I’m trying to extract PDF files using the bro 2.0 beta, so I added the following line to share/bro/site/local.bro.
redef HTTP::extract_file_types = /application/pdf/;
However, no files are being extracted. And if I open up BroControl and print out that variable, I get this:
[BroControl] > print HTTP::extract_file_types
bro HTTP::extract_file_types = /^?(NO_DEFAULT)$?/
Is there another variable I need to set?
After you added the redef, did you do the check, install, restart dance in broctl? Brocontrol uses cached copies of the scripts so that the running scripts are only updated when you are ready with the "install" command.
Variables that you redef can also be modified at runtime with the "update" command so instead you could do check, install, update. If you use the print command before and after you should see the change reflected. There is a bug in the HTTP file extraction in the beta too where it only extracts an initial chunk of the file, it's fixed in the git repository already though.
Files will also be extracted to the spool/bro directory too (assuming you haven't changed your node.cfg) and I don't know how they will be handled upon file rotation. We haven't had time to put a lot of thought to live traffic file extraction on clusters or with BroControl so behavior is a little unknown currently.
Ah, apparently I have two left feet, since I didn’t do the check and install part of the dance.
And thanks for the tip on the HTTP extraction bug, that explains why every pdf is only 1500 bytes. :o) I’ll grab the update from the GIT repo.

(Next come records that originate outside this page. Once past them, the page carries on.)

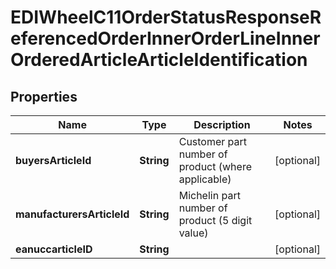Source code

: 

# EDIWheelC11OrderStatusResponseReferencedOrderInnerOrderLineInnerOrderedArticleArticleIdentification


## Properties

| Name | Type | Description | Notes |
|------------ | ------------- | ------------- | -------------|
|**buyersArticleId** | **String** | Customer part number of product (where applicable) |  [optional] |
|**manufacturersArticleId** | **String** | Michelin part number of product (5 digit value) |  [optional] |
|**eanuccarticleID** | **String** |  |  [optional] |



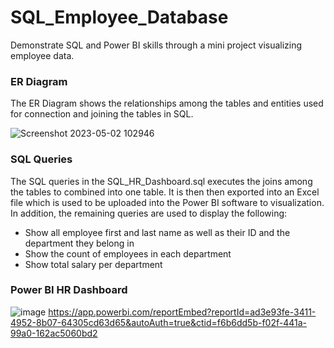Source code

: # SQL_Employee_Database
Demonstrate SQL and Power BI skills through a mini project visualizing employee data. 

### ER Diagram 
The ER Diagram shows the relationships among the tables and entities used for connection and joining the tables in SQL. 

![Screenshot 2023-05-02 102946](https://user-images.githubusercontent.com/123119481/235740535-2206ff70-b3ec-417b-9ec8-f6e391267f6a.png)

### SQL Queries
The SQL queries in the SQL_HR_Dashboard.sql executes the joins among the tables to combined into one table. It is then then exported into an Excel file which is used to be uploaded into the Power BI software to visualization. In addition, the remaining queries are used to display the following: 
- Show all employee first and last name as well as their ID and the department they belong in
- Show the count of employees in each department
- Show total salary per department


### Power BI HR Dashboard
![image](https://user-images.githubusercontent.com/123119481/236906933-06a91662-5e80-44b4-8071-1b95c1171fe2.png)
https://app.powerbi.com/reportEmbed?reportId=ad3e93fe-3411-4952-8b07-64305cd63d65&autoAuth=true&ctid=f6b6dd5b-f02f-441a-99a0-162ac5060bd2
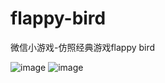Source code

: # flappy-bird

微信小游戏-仿照经典游戏flappy bird


![image](https://user-images.githubusercontent.com/98585503/196340943-8a20ed67-7ea9-4a7f-97b1-fe089ea62d34.png)
![image](https://user-images.githubusercontent.com/98585503/196341722-0848eeea-bba5-484a-bcad-cb4f6634deaf.png)



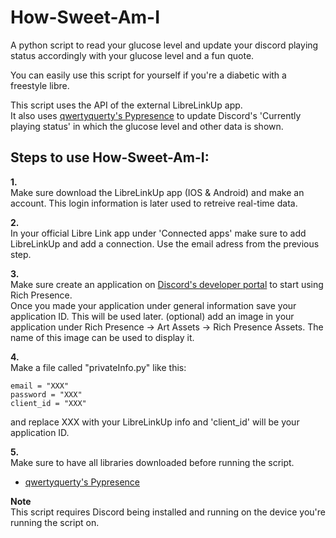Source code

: # How-Sweet-Am-I
A python script to read your glucose level and update your discord playing status accordingly with your glucose level and a fun quote. 

You can easily use this script for yourself if you're a diabetic with a freestyle libre.  

This script uses the API of the external LibreLinkUp app.  
It also uses [qwertyquerty's Pypresence](https://github.com/qwertyquerty/pypresence) to update Discord's 'Currently playing status' in which the glucose level and other data is shown.


## Steps to use How-Sweet-Am-I:

**1.**  
Make sure download the LibreLinkUp app (IOS & Android) and make an account. This login information is later used to retreive real-time data.

**2.**  
In your official Libre Link app under 'Connected apps' make sure to add LibreLinkUp and add a connection.
Use the email adress from the previous step.

**3.**  
Make sure create an application on [Discord's developer portal](https://discord.com/developers/applications) to start using Rich Presence.  
Once you made your application under general information save your application ID. This will be used later.
(optional) add an image in your application under Rich Presence -> Art Assets -> Rich Presence Assets. The name of this image can be used to display it.  

**4.**  
Make a file called "privateInfo.py" like this:  

    email = "XXX"  
    password = "XXX"  
    client_id = "XXX"  
    
and replace XXX with your LibreLinkUp info and 'client_id' will be your application ID.

**5.**  
Make sure to have all libraries downloaded before running the script.  
- [qwertyquerty's Pypresence](https://github.com/qwertyquerty/pypresence) 

**Note**  
This script requires Discord being installed and running on the device you're running the script on.
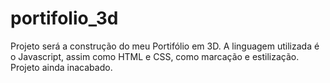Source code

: # portifolio_3d
Projeto será a construção do meu Portifólio em 3D. A linguagem utilizada é o Javascript, 
assim como HTML e CSS, como marcação e estilização. Projeto ainda inacabado. 
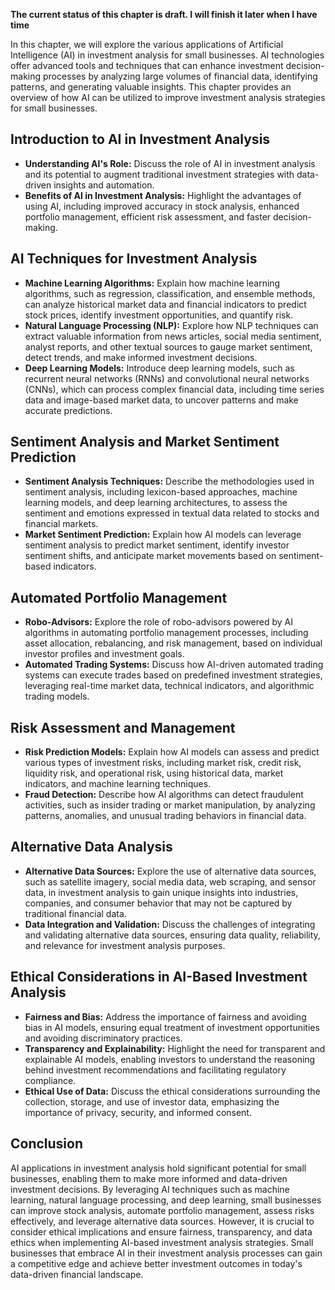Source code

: **The current status of this chapter is draft. I will finish it later when I have time**

In this chapter, we will explore the various applications of Artificial Intelligence (AI) in investment analysis for small businesses. AI technologies offer advanced tools and techniques that can enhance investment decision-making processes by analyzing large volumes of financial data, identifying patterns, and generating valuable insights. This chapter provides an overview of how AI can be utilized to improve investment analysis strategies for small businesses.

Introduction to AI in Investment Analysis
-----------------------------------------

* **Understanding AI's Role:** Discuss the role of AI in investment analysis and its potential to augment traditional investment strategies with data-driven insights and automation.
* **Benefits of AI in Investment Analysis:** Highlight the advantages of using AI, including improved accuracy in stock analysis, enhanced portfolio management, efficient risk assessment, and faster decision-making.

AI Techniques for Investment Analysis
-------------------------------------

* **Machine Learning Algorithms:** Explain how machine learning algorithms, such as regression, classification, and ensemble methods, can analyze historical market data and financial indicators to predict stock prices, identify investment opportunities, and quantify risk.
* **Natural Language Processing (NLP):** Explore how NLP techniques can extract valuable information from news articles, social media sentiment, analyst reports, and other textual sources to gauge market sentiment, detect trends, and make informed investment decisions.
* **Deep Learning Models:** Introduce deep learning models, such as recurrent neural networks (RNNs) and convolutional neural networks (CNNs), which can process complex financial data, including time series data and image-based market data, to uncover patterns and make accurate predictions.

Sentiment Analysis and Market Sentiment Prediction
--------------------------------------------------

* **Sentiment Analysis Techniques:** Describe the methodologies used in sentiment analysis, including lexicon-based approaches, machine learning models, and deep learning architectures, to assess the sentiment and emotions expressed in textual data related to stocks and financial markets.
* **Market Sentiment Prediction:** Explain how AI models can leverage sentiment analysis to predict market sentiment, identify investor sentiment shifts, and anticipate market movements based on sentiment-based indicators.

Automated Portfolio Management
------------------------------

* **Robo-Advisors:** Explore the role of robo-advisors powered by AI algorithms in automating portfolio management processes, including asset allocation, rebalancing, and risk management, based on individual investor profiles and investment goals.
* **Automated Trading Systems:** Discuss how AI-driven automated trading systems can execute trades based on predefined investment strategies, leveraging real-time market data, technical indicators, and algorithmic trading models.

Risk Assessment and Management
------------------------------

* **Risk Prediction Models:** Explain how AI models can assess and predict various types of investment risks, including market risk, credit risk, liquidity risk, and operational risk, using historical data, market indicators, and machine learning techniques.
* **Fraud Detection:** Describe how AI algorithms can detect fraudulent activities, such as insider trading or market manipulation, by analyzing patterns, anomalies, and unusual trading behaviors in financial data.

Alternative Data Analysis
-------------------------

* **Alternative Data Sources:** Explore the use of alternative data sources, such as satellite imagery, social media data, web scraping, and sensor data, in investment analysis to gain unique insights into industries, companies, and consumer behavior that may not be captured by traditional financial data.
* **Data Integration and Validation:** Discuss the challenges of integrating and validating alternative data sources, ensuring data quality, reliability, and relevance for investment analysis purposes.

Ethical Considerations in AI-Based Investment Analysis
------------------------------------------------------

* **Fairness and Bias:** Address the importance of fairness and avoiding bias in AI models, ensuring equal treatment of investment opportunities and avoiding discriminatory practices.
* **Transparency and Explainability:** Highlight the need for transparent and explainable AI models, enabling investors to understand the reasoning behind investment recommendations and facilitating regulatory compliance.
* **Ethical Use of Data:** Discuss the ethical considerations surrounding the collection, storage, and use of investor data, emphasizing the importance of privacy, security, and informed consent.

Conclusion
----------

AI applications in investment analysis hold significant potential for small businesses, enabling them to make more informed and data-driven investment decisions. By leveraging AI techniques such as machine learning, natural language processing, and deep learning, small businesses can improve stock analysis, automate portfolio management, assess risks effectively, and leverage alternative data sources. However, it is crucial to consider ethical implications and ensure fairness, transparency, and data ethics when implementing AI-based investment analysis strategies. Small businesses that embrace AI in their investment analysis processes can gain a competitive edge and achieve better investment outcomes in today's data-driven financial landscape.

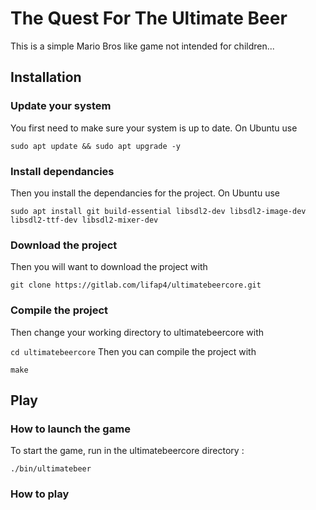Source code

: # The Quest For The Ultimate Beer
This is a simple Mario Bros like game not intended for children...

## Installation
### Update your system
You first need to make sure your system is up to date. On Ubuntu use

`sudo apt update && sudo apt upgrade -y`
### Install dependancies
Then you install the dependancies for the project. On Ubuntu use

`sudo apt install git build-essential libsdl2-dev libsdl2-image-dev libsdl2-ttf-dev libsdl2-mixer-dev`
### Download the project
Then you will want to download the project with

`git clone https://gitlab.com/lifap4/ultimatebeercore.git`
### Compile the project
Then change your working directory to ultimatebeercore with

`cd ultimatebeercore`
Then you can compile the project with

`make`

## Play
### How to launch the game
To start the game, run in the ultimatebeercore directory :

`./bin/ultimatebeer`
### How to play



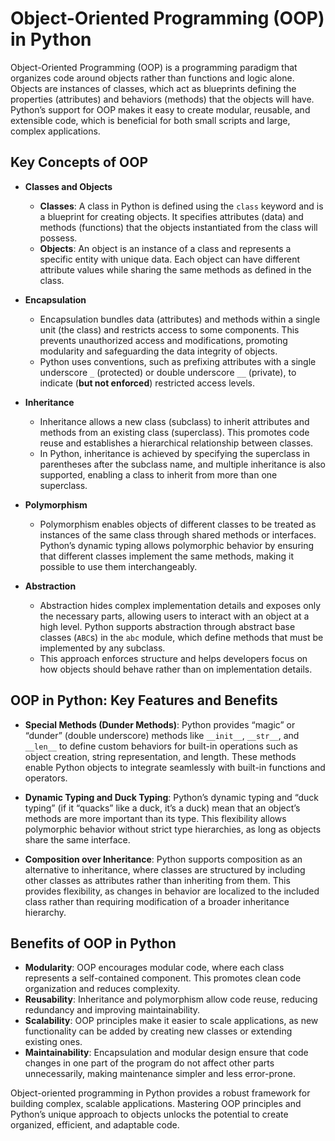 # Object-Oriented Programming (OOP) in Python
Object-Oriented Programming (OOP) is a programming paradigm that organizes code around objects rather than functions and logic alone. Objects are instances of classes, which act as blueprints defining the properties (attributes) and behaviors (methods) that the objects will have. Python’s support for OOP makes it easy to create modular, reusable, and extensible code, which is beneficial for both small scripts and large, complex applications.

## Key Concepts of OOP
- **Classes and Objects**

  - **Classes**: A class in Python is defined using the `class` keyword and is a blueprint for creating objects. It specifies attributes (data) and methods (functions) that the objects instantiated from the class will possess.
  - **Objects**: An object is an instance of a class and represents a specific entity with unique data. Each object can have different attribute values while sharing the same methods as defined in the class.
- **Encapsulation**

  - Encapsulation bundles data (attributes) and methods within a single unit (the class) and restricts access to some components. This prevents unauthorized access and modifications, promoting modularity and safeguarding the data integrity of objects.
  - Python uses conventions, such as prefixing attributes with a single underscore `_` (protected) or double underscore `__` (private), to indicate (**but not enforced**) restricted access levels.
- **Inheritance**

  - Inheritance allows a new class (subclass) to inherit attributes and methods from an existing class (superclass). This promotes code reuse and establishes a hierarchical relationship between classes.
  - In Python, inheritance is achieved by specifying the superclass in parentheses after the subclass name, and multiple inheritance is also supported, enabling a class to inherit from more than one superclass.
- **Polymorphism**

  - Polymorphism enables objects of different classes to be treated as instances of the same class through shared methods or interfaces. Python’s dynamic typing allows polymorphic behavior by ensuring that different classes implement the same methods, making it possible to use them interchangeably.
- **Abstraction**

  - Abstraction hides complex implementation details and exposes only the necessary parts, allowing users to interact with an object at a high level. Python supports abstraction through abstract base classes (`ABC`s) in the `abc` module, which define methods that must be implemented by any subclass.
  - This approach enforces structure and helps developers focus on how objects should behave rather than on implementation details.

## OOP in Python: Key Features and Benefits
- **Special Methods (Dunder Methods)**: Python provides “magic” or “dunder” (double underscore) methods like `__init__`, `__str__`, and `__len__` to define custom behaviors for built-in operations such as object creation, string representation, and length. These methods enable Python objects to integrate seamlessly with built-in functions and operators.

- **Dynamic Typing and Duck Typing**: Python’s dynamic typing and “duck typing” (if it “quacks” like a duck, it’s a duck) mean that an object’s methods are more important than its type. This flexibility allows polymorphic behavior without strict type hierarchies, as long as objects share the same interface.

- **Composition over Inheritance**: Python supports composition as an alternative to inheritance, where classes are structured by including other classes as attributes rather than inheriting from them. This provides flexibility, as changes in behavior are localized to the included class rather than requiring modification of a broader inheritance hierarchy.

## Benefits of OOP in Python
- **Modularity**: OOP encourages modular code, where each class represents a self-contained component. This promotes clean code organization and reduces complexity.
- **Reusability**: Inheritance and polymorphism allow code reuse, reducing redundancy and improving maintainability.
- **Scalability**: OOP principles make it easier to scale applications, as new functionality can be added by creating new classes or extending existing ones.
- **Maintainability**: Encapsulation and modular design ensure that code changes in one part of the program do not affect other parts unnecessarily, making maintenance simpler and less error-prone.

Object-oriented programming in Python provides a robust framework for building complex, scalable applications. Mastering OOP principles and Python’s unique approach to objects unlocks the potential to create organized, efficient, and adaptable code.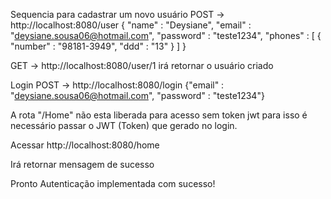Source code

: Sequencia para
cadastrar um novo usuário
POST -> http://localhost:8080/user
{ "name" : "Deysiane", "email" : "deysiane.sousa06@hotmail.com", "password" : "teste1234", "phones" : [ { "number" : "98181-3949", "ddd" : "13" } ] }

GET -> http://localhost:8080/user/1
irá retornar o usuário criado

Login
POST -> http://localhost:8080/login
{"email" : "deysiane.sousa06@hotmail.com", "password" : "teste1234"}

A rota "/Home" não esta liberada para acesso sem token jwt para isso é necessário passar o JWT (Token) que gerado no login.

Acessar
http://localhost:8080/home

Irá retornar mensagem de sucesso

Pronto Autenticação implementada com sucesso!

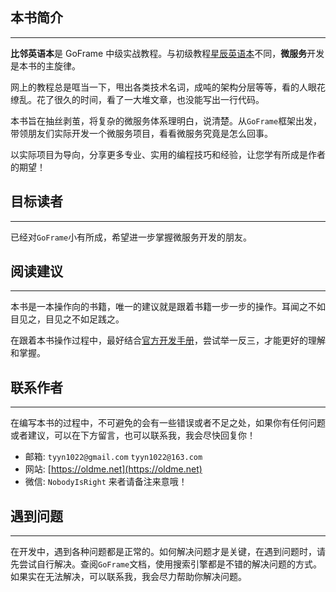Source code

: ## 本书简介
---
**比邻英语本**是 GoFrame 中级实战教程。与初级教程[星辰英语本](https://goframe.org/course/starbook)不同，**微服务**开发是本书的主旋律。

网上的教程总是哐当一下，甩出各类技术名词，成吨的架构分层等等，看的人眼花缭乱。花了很久的时间，看了一大堆文章，也没能写出一行代码。

本书旨在抽丝剥茧，将复杂的微服务体系理明白，说清楚。从`GoFrame`框架出发，带领朋友们实际开发一个微服务项目，看看微服务究竟是怎么回事。

以实际项目为导向，分享更多专业、实用的编程技巧和经验，让您学有所成是作者的期望！

## 目标读者
---
已经对`GoFrame`小有所成，希望进一步掌握微服务开发的朋友。

## 阅读建议
---
本书是一本操作向的书籍，唯一的建议就是跟着书籍一步一步的操作。耳闻之不如目见之，目见之不如足践之。

在跟着本书操作过程中，最好结合[官方开发手册](https://goframe.org/docs/design)，尝试举一反三，才能更好的理解和掌握。

## 联系作者
---
在编写本书的过程中，不可避免的会有一些错误或者不足之处，如果你有任何问题或者建议，可以在下方留言，也可以联系我，我会尽快回复你！
- 邮箱: `tyyn1022@gmail.com` `tyyn1022@163.com`
- 网站: [https://oldme.net](https://oldme.net)
- 微信: `NobodyIsRight` 来者请备注来意哦！

## 遇到问题
---
在开发中，遇到各种问题都是正常的。如何解决问题才是关键，在遇到问题时，请先尝试自行解决。查阅`GoFrame`文档，使用搜索引擎都是不错的解决问题的方式。如果实在无法解决，可以联系我，我会尽力帮助你解决问题。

Ah, apparently I have two left feet, since I didn't do the check and install part of the dance.
We don't have it documented very clearly yet (unless I'm mistaken?) so don't feel bad.
And thanks for the tip on the HTTP extraction bug, that explains why every pdf is only 1500 bytes. :o) I'll grab the update from the GIT repo.
It's in master so after you clone the repository it should already be in place.